→ **AUFGABE**: Bearbeite den Text aller Einträge und gib ihn vollständig wieder, wobei jedes „Storefront“ durch „Shopfront“ ersetzt wird. Alles andere bleibt unverändert.

→ **VORLIEGENDES MATERIAL**:
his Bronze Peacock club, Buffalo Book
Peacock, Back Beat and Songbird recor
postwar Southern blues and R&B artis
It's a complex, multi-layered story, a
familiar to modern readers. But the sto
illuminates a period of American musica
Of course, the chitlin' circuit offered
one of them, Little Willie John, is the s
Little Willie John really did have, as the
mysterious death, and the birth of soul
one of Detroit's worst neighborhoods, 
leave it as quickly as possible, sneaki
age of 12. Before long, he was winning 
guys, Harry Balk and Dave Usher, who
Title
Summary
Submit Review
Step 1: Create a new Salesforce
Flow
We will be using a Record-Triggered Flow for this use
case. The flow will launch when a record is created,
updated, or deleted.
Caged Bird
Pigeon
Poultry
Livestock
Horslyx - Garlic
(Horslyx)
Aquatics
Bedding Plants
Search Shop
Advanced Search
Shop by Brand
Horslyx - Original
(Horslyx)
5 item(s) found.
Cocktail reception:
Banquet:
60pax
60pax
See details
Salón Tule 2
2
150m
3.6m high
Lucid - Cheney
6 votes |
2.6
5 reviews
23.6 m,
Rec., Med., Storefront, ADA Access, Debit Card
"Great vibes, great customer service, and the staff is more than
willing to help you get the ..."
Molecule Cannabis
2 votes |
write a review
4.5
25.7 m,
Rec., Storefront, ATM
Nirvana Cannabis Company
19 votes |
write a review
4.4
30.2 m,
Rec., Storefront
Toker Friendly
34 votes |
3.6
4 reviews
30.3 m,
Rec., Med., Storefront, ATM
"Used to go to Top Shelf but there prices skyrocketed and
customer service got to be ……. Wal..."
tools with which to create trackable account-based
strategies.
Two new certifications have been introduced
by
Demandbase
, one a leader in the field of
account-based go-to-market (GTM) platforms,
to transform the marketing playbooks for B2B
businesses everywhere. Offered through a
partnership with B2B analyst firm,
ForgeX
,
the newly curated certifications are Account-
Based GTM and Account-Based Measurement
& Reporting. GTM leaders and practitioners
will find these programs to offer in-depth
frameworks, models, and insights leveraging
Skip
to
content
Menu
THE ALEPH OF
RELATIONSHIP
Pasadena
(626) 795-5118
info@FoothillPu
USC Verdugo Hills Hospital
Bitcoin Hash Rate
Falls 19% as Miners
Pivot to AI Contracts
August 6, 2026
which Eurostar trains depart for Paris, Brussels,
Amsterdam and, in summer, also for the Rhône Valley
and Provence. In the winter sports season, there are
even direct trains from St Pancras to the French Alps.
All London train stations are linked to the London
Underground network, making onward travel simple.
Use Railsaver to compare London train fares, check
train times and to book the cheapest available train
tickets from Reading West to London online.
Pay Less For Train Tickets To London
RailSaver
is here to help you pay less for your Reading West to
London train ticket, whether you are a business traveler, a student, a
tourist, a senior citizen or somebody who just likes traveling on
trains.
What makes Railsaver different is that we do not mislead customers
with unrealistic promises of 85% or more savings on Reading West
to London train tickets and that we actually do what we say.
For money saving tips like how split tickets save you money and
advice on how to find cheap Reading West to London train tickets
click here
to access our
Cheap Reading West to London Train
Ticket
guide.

→ **LÖSUNG**:
his Bronze Peacock club, Buffalo Book
Peacock, Back Beat and Songbird recor
postwar Southern blues and R&B artis
It's a complex, multi-layered story, a
familiar to modern readers. But the sto
illuminates a period of American musica
Of course, the chitlin' circuit offered
one of them, Little Willie John, is the s
Little Willie John really did have, as the
mysterious death, and the birth of soul
one of Detroit's worst neighborhoods, 
leave it as quickly as possible, sneaki
age of 12. Before long, he was winning 
guys, Harry Balk and Dave Usher, who
Title
Summary
Submit Review
Step 1: Create a new Salesforce
Flow
We will be using a Record-Triggered Flow for this use
case. The flow will launch when a record is created,
updated, or deleted.
Caged Bird
Pigeon
Poultry
Livestock
Horslyx - Garlic
(Horslyx)
Aquatics
Bedding Plants
Search Shop
Advanced Search
Shop by Brand
Horslyx - Original
(Horslyx)
5 item(s) found.
Cocktail reception:
Banquet:
60pax
60pax
See details
Salón Tule 2
2
150m
3.6m high
Lucid - Cheney
6 votes |
2.6
5 reviews
23.6 m,
Rec., Med., Shopfront, ADA Access, Debit Card
"Great vibes, great customer service, and the staff is more than
willing to help you get the ..."
Molecule Cannabis
2 votes |
write a review
4.5
25.7 m,
Rec., Shopfront, ATM
Nirvana Cannabis Company
19 votes |
write a review
4.4
30.2 m,
Rec., Shopfront
Toker Friendly
34 votes |
3.6
4 reviews
30.3 m,
Rec., Med., Shopfront, ATM
"Used to go to Top Shelf but there prices skyrocketed and
customer service got to be ……. Wal..."
tools with which to create trackable account-based
strategies.
Two new certifications have been introduced
by
Demandbase
, one a leader in the field of
account-based go-to-market (GTM) platforms,
to transform the marketing playbooks for B2B
businesses everywhere. Offered through a
partnership with B2B analyst firm,
ForgeX
,
the newly curated certifications are Account-
Based GTM and Account-Based Measurement
& Reporting. GTM leaders and practitioners
will find these programs to offer in-depth
frameworks, models, and insights leveraging
Skip
to
content
Menu
THE ALEPH OF
RELATIONSHIP
Pasadena
(626) 795-5118
info@FoothillPu
USC Verdugo Hills Hospital
Bitcoin Hash Rate
Falls 19% as Miners
Pivot to AI Contracts
August 6, 2026
which Eurostar trains depart for Paris, Brussels,
Amsterdam and, in summer, also for the Rhône Valley
and Provence. In the winter sports season, there are
even direct trains from St Pancras to the French Alps.
All London train stations are linked to the London
Underground network, making onward travel simple.
Use Railsaver to compare London train fares, check
train times and to book the cheapest available train
tickets from Reading West to London online.
Pay Less For Train Tickets To London
RailSaver
is here to help you pay less for your Reading West to
London train ticket, whether you are a business traveler, a student, a
tourist, a senior citizen or somebody who just likes traveling on
trains.
What makes Railsaver different is that we do not mislead customers
with unrealistic promises of 85% or more savings on Reading West
to London train tickets and that we actually do what we say.
For money saving tips like how split tickets save you money and
advice on how to find cheap Reading West to London train tickets
click here
to access our
Cheap Reading West to London Train
Ticket
guide.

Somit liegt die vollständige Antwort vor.